Le langage est donc étroitement lié à la main et “ ce caractère inséparable de l’activité verbale et de l’activité motrice représente un phénomène mental unique démontré par les expériences neuro-chirurgicales. Celles-ci montrent en effet que les zones d’association enrobant le cortex moyen de la face et de la main participent conjointement à l’élaboration des symboles phonétiques et graphiques… Les lésions affectant les aires motrices de la main enlèvent la capacité intellectuelle d’exprimer et d’appréhender les symboles vocaux et graphiques. ” Aussi, comment ne pas partager l’inquiétude du savant devant l’absence de gestes créateurs qui, de plus en plus, caractérise l’homme contemporain ; la moindre blanchisseuse du siècle dernier avait plus de gestes que l’individu moyen actuel. Et il est assez significatif qu’au niveau du développement individuel se répète le processus de l’intelligence venue de la main : l’enfant confié à l’école maternelle est aussitôt plongé dans des “ activités gestuelles ”, des “expériences sensorielles ”, faute de pouvoir trouver dans son milieu familial et social la possibilité de voir et d’apprendre des gestes qui auraient la saveur irremplaçable de la vie. Car le geste n’est pas simplement un mouvement, c’est avant tout le contact réfléchi avec la matière, avec tout ce que cela implique de connaissance intime et de distance. 

LA RÉDUCTION DE L’AVENTURE PHYSIQUE EN AVENTURE PASSIVE 

À l’inquiétude soulevée par la régression de la main, s’ajoute chez A. Leroi-Gourhan l’inquiétude devant ce qu’il appelle “ la réduction de l’aventure physique en aventure passive ”, sous le double effet de la séparation de l’homme d’avec lui-même et de la perte de la Tradition indispensable à sa survie. 

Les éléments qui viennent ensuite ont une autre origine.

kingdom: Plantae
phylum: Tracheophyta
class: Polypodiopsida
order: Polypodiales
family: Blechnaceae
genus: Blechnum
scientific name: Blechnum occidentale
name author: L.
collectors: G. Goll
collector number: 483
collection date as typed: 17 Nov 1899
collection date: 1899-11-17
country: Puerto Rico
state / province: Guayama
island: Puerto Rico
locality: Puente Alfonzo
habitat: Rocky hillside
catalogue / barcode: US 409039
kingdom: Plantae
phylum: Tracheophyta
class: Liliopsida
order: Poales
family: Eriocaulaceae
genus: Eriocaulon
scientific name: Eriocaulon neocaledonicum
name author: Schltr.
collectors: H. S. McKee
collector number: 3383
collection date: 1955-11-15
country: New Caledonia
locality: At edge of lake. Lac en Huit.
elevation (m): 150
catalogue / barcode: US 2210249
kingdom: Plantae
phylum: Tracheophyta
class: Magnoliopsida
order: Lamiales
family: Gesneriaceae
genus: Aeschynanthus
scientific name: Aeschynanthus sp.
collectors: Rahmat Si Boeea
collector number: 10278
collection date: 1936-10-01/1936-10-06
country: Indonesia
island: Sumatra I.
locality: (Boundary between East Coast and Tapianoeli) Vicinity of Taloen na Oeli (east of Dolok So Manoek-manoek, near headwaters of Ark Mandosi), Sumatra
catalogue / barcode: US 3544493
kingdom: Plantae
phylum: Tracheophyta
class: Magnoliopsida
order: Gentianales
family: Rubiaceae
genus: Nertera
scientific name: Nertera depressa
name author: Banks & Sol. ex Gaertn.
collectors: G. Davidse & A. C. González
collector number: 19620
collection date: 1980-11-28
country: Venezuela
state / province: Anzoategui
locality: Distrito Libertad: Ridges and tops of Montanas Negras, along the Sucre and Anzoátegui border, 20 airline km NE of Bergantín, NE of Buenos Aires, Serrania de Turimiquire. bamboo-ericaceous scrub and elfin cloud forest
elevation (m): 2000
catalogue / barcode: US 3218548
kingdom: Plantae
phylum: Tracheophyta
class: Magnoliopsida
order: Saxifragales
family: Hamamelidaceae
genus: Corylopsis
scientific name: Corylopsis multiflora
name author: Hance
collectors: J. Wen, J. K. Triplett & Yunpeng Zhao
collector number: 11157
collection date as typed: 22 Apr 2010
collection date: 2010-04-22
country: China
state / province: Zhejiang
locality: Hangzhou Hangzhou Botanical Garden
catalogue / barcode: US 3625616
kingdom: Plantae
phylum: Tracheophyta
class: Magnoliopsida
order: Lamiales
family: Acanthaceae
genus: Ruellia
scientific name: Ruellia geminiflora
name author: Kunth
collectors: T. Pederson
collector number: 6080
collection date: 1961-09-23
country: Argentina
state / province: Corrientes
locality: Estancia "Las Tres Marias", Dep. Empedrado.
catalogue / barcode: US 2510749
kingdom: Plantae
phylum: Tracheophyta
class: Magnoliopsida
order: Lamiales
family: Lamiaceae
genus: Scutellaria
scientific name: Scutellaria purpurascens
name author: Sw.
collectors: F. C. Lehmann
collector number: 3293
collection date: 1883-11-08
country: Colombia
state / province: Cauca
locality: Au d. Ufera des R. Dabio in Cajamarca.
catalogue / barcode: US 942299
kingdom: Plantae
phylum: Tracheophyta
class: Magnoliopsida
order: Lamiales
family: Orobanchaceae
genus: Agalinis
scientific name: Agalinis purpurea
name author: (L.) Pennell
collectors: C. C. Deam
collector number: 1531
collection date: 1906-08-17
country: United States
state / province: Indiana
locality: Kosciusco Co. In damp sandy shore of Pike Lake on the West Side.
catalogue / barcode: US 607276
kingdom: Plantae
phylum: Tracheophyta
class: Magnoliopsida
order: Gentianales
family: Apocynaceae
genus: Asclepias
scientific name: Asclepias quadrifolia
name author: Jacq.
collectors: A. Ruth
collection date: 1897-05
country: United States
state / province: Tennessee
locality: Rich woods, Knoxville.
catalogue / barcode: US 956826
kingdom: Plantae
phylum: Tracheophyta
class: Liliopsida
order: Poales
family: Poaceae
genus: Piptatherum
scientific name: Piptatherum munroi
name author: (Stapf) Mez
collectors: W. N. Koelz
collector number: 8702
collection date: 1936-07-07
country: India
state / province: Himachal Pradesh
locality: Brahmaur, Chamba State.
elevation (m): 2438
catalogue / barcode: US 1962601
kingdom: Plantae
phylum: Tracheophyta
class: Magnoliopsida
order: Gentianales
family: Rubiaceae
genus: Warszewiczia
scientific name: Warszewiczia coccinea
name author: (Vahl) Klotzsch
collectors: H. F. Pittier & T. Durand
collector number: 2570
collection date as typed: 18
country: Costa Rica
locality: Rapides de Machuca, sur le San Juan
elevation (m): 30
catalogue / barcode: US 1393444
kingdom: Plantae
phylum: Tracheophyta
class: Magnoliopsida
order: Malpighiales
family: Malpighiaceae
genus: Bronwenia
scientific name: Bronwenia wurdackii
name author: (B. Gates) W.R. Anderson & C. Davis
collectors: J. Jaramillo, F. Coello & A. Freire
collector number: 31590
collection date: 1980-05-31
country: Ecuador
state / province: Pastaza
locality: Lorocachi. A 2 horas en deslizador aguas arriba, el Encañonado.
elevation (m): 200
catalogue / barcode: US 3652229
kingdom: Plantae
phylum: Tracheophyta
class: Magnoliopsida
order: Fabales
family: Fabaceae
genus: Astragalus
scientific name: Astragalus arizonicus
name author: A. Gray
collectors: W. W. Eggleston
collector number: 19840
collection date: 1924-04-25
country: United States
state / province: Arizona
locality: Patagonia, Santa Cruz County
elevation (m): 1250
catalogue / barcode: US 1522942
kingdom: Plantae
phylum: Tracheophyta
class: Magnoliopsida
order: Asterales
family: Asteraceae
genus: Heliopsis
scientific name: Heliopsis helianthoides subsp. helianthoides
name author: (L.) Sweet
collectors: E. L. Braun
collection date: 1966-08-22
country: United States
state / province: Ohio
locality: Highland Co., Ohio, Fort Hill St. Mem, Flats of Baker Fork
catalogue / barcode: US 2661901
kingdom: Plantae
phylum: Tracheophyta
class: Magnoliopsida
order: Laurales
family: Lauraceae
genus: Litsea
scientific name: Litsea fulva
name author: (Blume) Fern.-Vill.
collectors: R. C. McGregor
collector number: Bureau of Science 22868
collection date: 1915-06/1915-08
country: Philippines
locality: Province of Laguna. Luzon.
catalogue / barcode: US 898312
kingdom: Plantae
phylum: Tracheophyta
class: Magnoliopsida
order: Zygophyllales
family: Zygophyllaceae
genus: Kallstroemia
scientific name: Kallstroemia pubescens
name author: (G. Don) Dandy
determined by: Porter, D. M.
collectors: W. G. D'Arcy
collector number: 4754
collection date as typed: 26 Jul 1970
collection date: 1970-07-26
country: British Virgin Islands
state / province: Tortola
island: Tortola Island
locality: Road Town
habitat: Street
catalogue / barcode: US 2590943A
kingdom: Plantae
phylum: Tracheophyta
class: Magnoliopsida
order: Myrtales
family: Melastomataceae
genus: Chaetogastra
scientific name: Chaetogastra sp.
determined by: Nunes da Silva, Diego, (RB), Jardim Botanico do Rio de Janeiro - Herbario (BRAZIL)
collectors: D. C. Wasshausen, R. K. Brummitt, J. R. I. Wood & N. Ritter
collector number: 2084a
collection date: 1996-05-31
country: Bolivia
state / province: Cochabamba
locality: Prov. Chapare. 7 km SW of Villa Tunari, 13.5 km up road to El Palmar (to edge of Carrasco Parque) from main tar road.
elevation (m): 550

La Séparation de l’homme d’avec lui même 

Paul Valéry notait que “ l’homme est animal enfermé à l’extérieur de sa cage, il s’agite hors de soi ”. Or cette définition s’applique parfaitement à l’évolution de l’activité humaine. Toute l’histoire de l’évolution humaine pourrait en effet se résumer en une succession “d’extériorisations ” d’ailleurs biologiquement nécessaires pour éviter à l’homme la spécialisation anatomique de l’animal. C’est pourquoi, note Leroi-Gourhan, l’homme court moins vite que le cheval, ronge moins bien que le rat, grimpe moins bien que le singe, etc., mais il peut faire toutes ces actions, alors que le cheval, le rat et le singe ne peuvent pas sortir de leur spécialisation. Ce phénomène d’extériorisation tend donc à placer hors de l’homme, ce qui, dans le reste du monde animal, répond à l’activité spécifique et “ les Paléontologues ont remarqué depuis longtemps que ce sont les espèces les moins spécialisées qui possèdent les formes cérébralement les plus avancées ”. Cette extériorisation commence dès le début de l’humanité lorsque la bipédie libère la main, qui aussitôt s’extériorise en se prolongeant dans l’outil. Et elle se poursuit tout au long de l’histoire humaine par le rejet hors de l’homme de tout son appareil physique.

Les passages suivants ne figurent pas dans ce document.